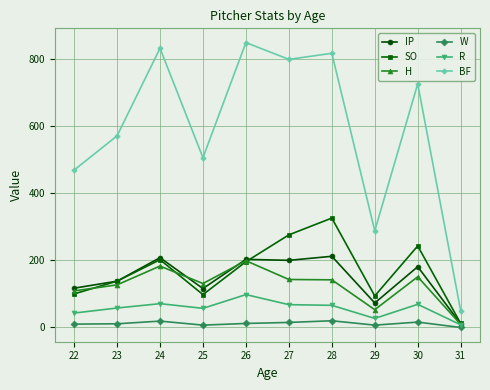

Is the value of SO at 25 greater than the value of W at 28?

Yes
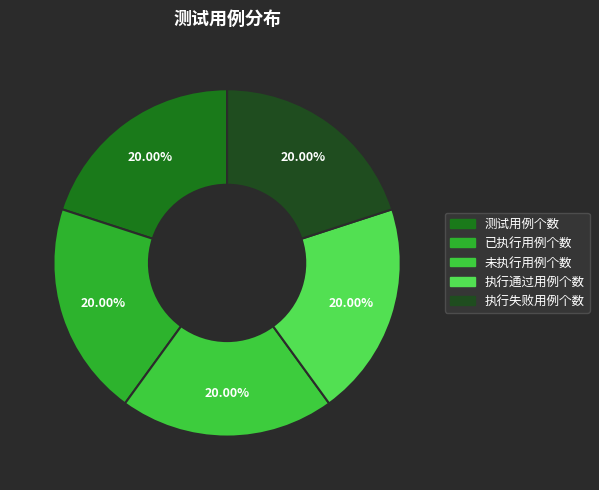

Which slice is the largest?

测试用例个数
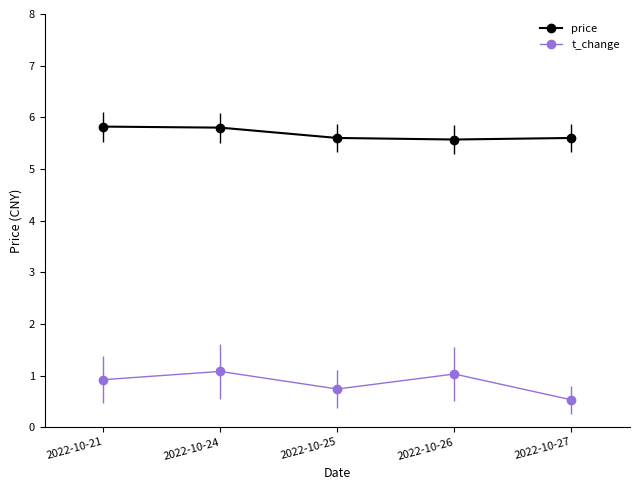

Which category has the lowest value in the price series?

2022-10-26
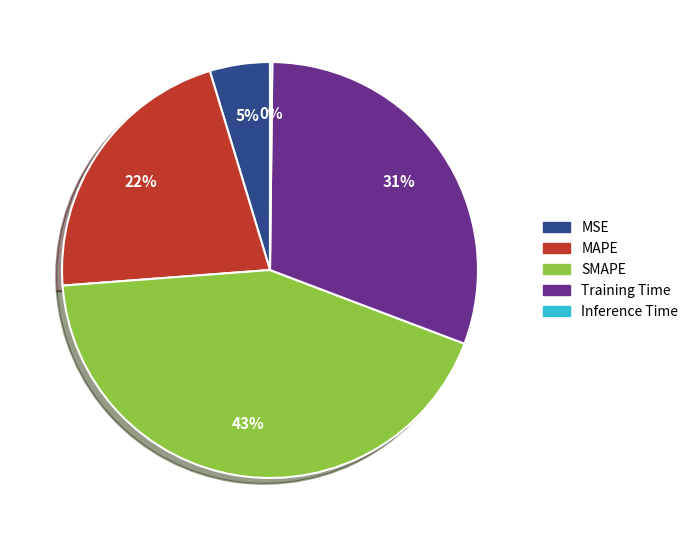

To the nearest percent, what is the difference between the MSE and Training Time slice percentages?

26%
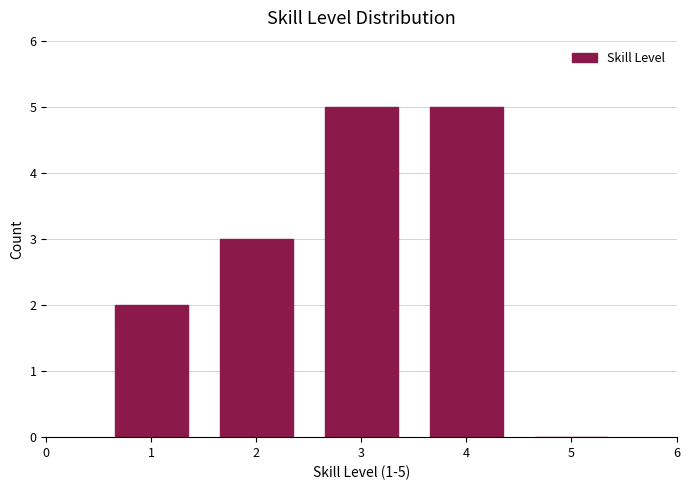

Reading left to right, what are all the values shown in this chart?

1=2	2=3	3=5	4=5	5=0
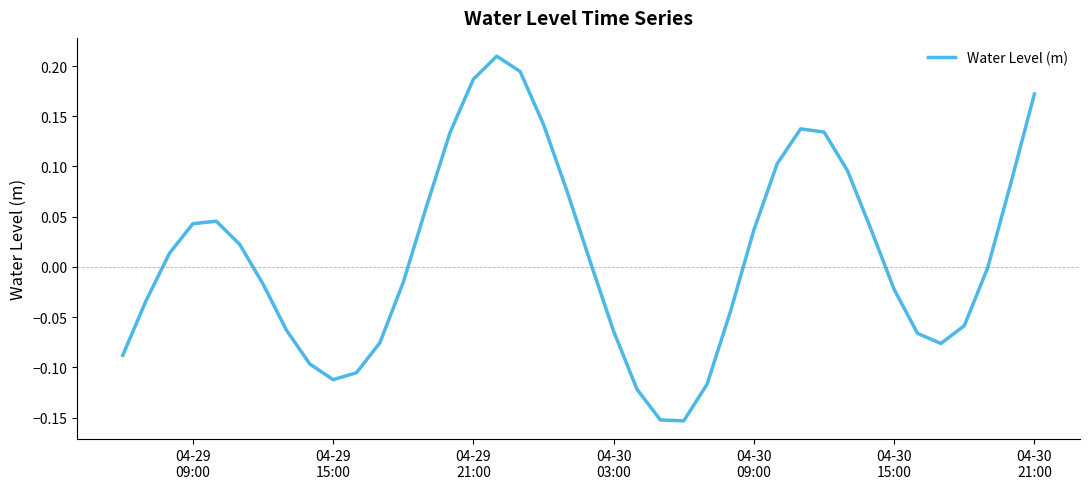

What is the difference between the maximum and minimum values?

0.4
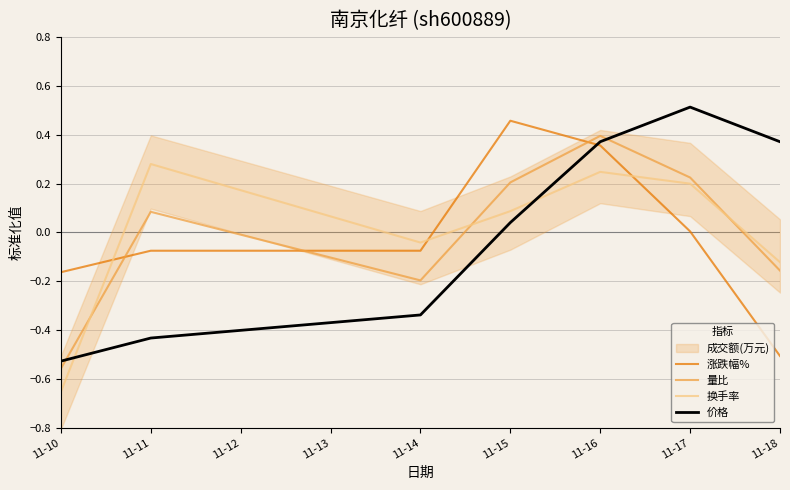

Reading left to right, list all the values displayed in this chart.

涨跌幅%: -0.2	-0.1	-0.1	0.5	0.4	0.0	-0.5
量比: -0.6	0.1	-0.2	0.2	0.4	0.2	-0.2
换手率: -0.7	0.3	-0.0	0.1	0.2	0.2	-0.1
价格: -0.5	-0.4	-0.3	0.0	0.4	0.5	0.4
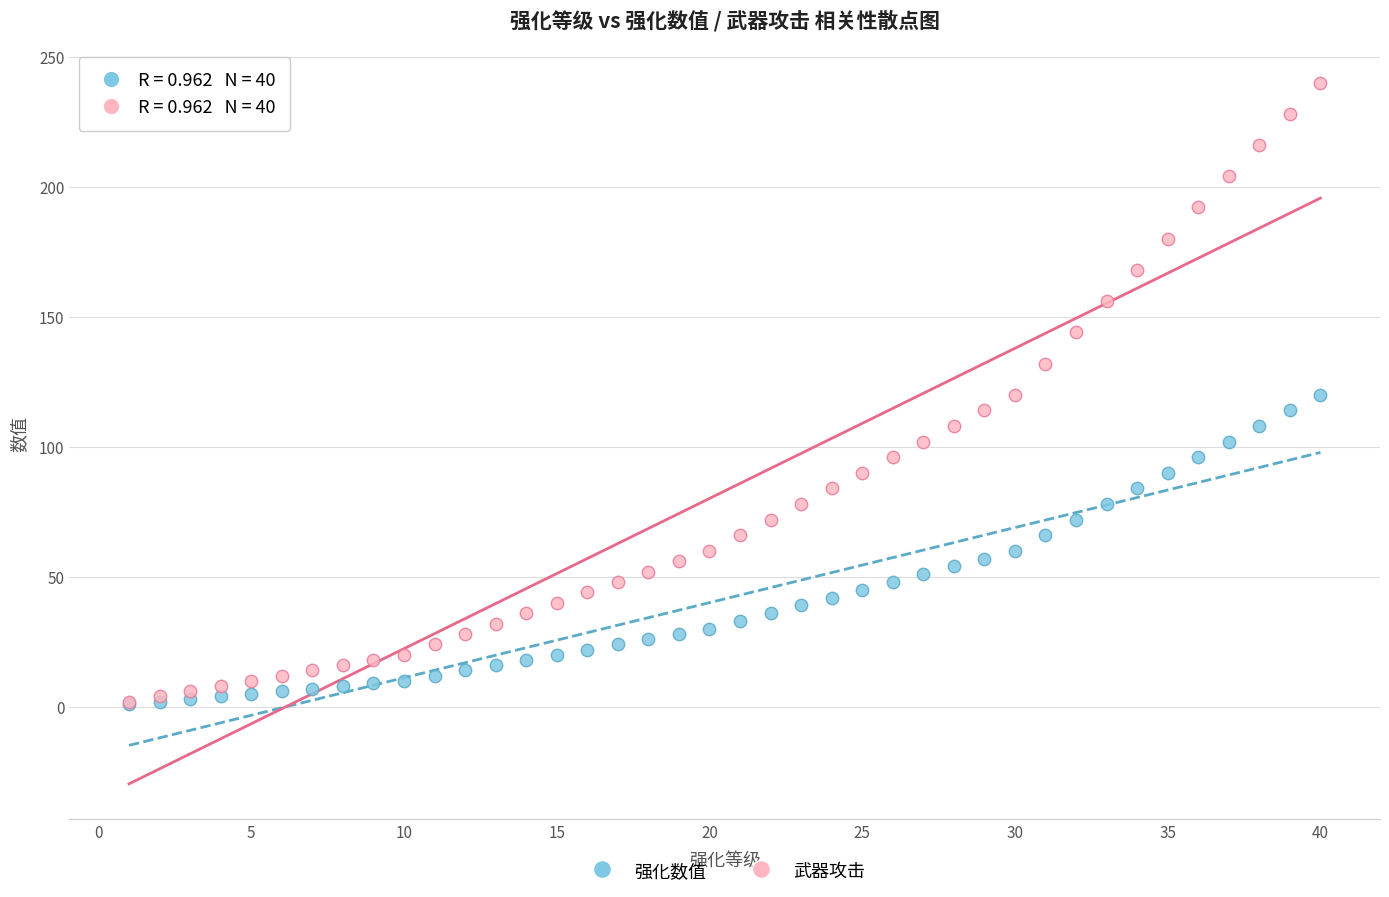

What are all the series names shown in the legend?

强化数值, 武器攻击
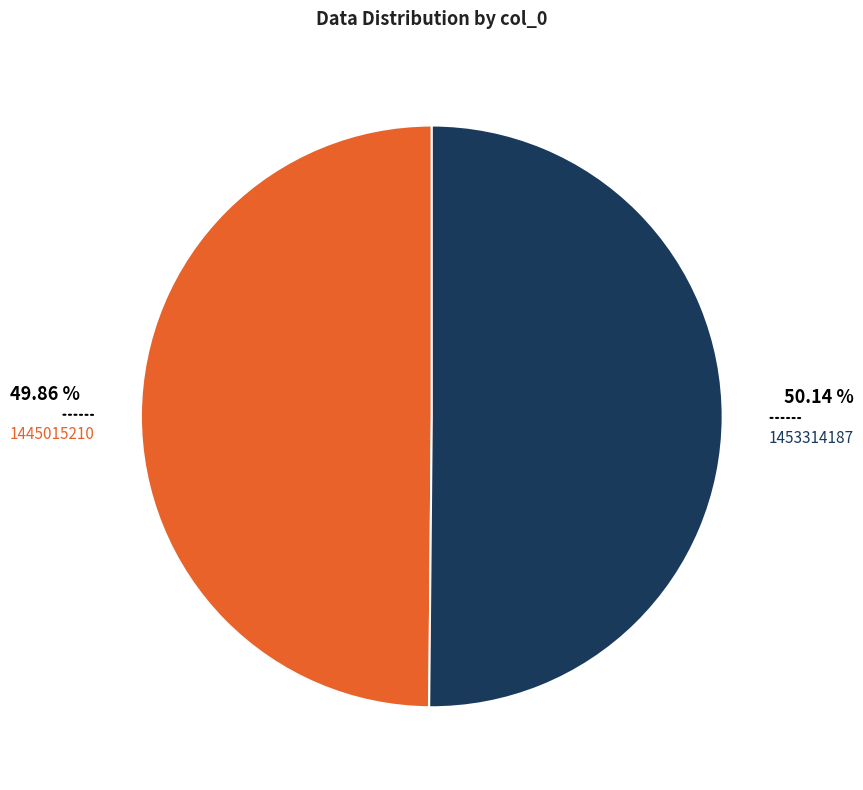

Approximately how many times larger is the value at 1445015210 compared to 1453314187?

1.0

______________________________

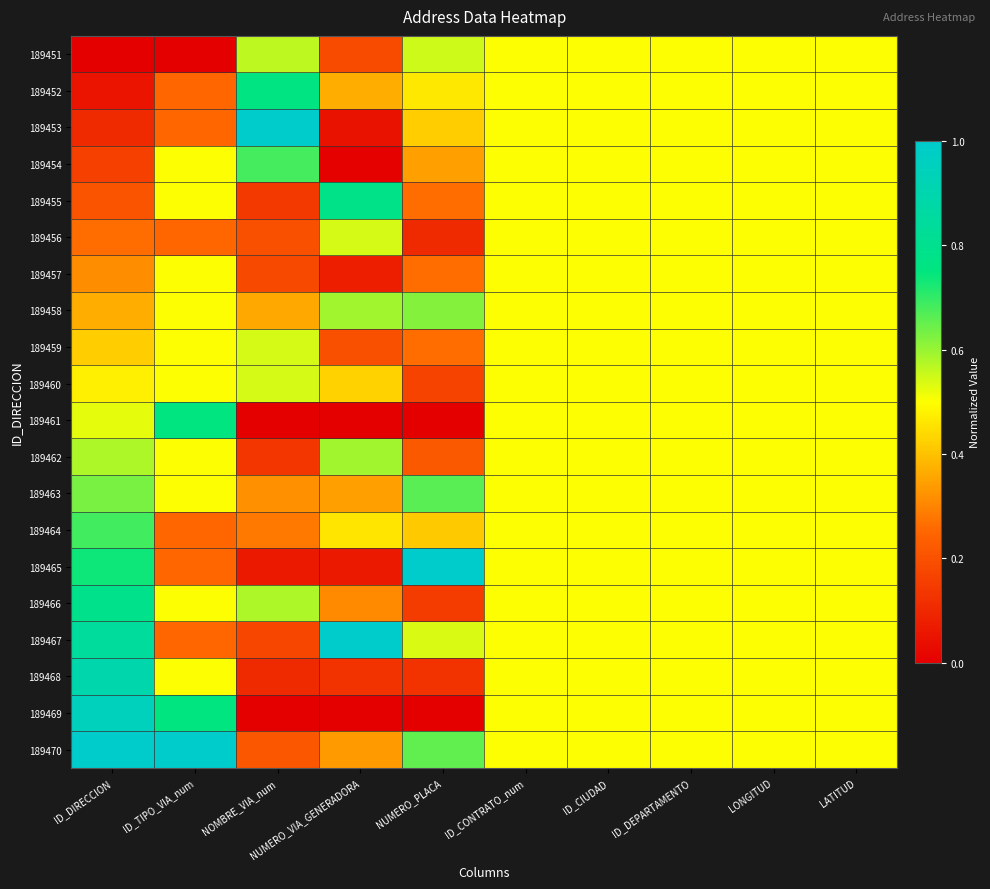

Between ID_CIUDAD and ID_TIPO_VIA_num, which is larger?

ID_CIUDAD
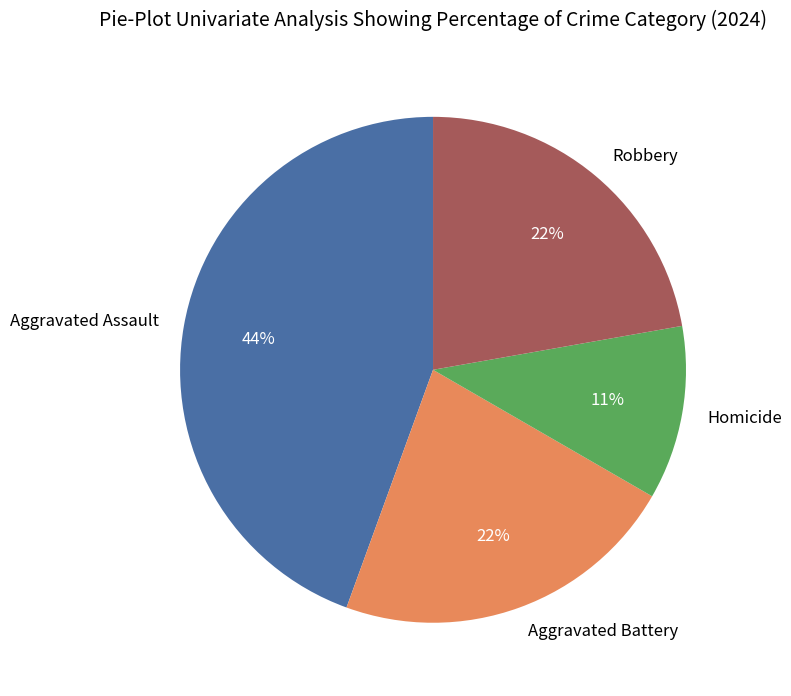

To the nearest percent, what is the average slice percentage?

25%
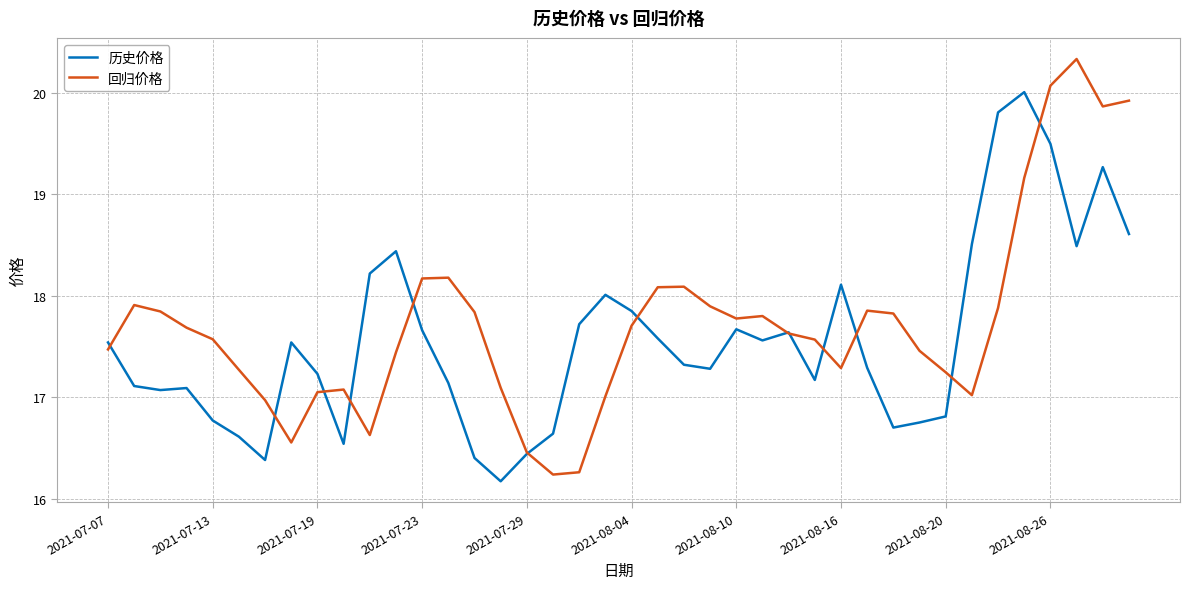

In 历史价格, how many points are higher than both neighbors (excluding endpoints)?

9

______________________________

Your instructions — Copy out the lines from the one with "Which category has" through the one with "Approximately how many", both included, and leave out the pictures.

Task result —
Which category has the lowest value in the price series?

2022-10-26

To the nearest percent, what is the difference between the MSE and Training Time slice percentages?

26%

Reading left to right, what are all the values shown in this chart?

1=2	2=3	3=5	4=5	5=0

What is the difference between the maximum and minimum values?

0.4

Reading left to right, list all the values displayed in this chart.

涨跌幅%: -0.2	-0.1	-0.1	0.5	0.4	0.0	-0.5
量比: -0.6	0.1	-0.2	0.2	0.4	0.2	-0.2
换手率: -0.7	0.3	-0.0	0.1	0.2	0.2	-0.1
价格: -0.5	-0.4	-0.3	0.0	0.4	0.5	0.4

What are all the series names shown in the legend?

强化数值, 武器攻击

Approximately how many times larger is the value at 1445015210 compared to 1453314187?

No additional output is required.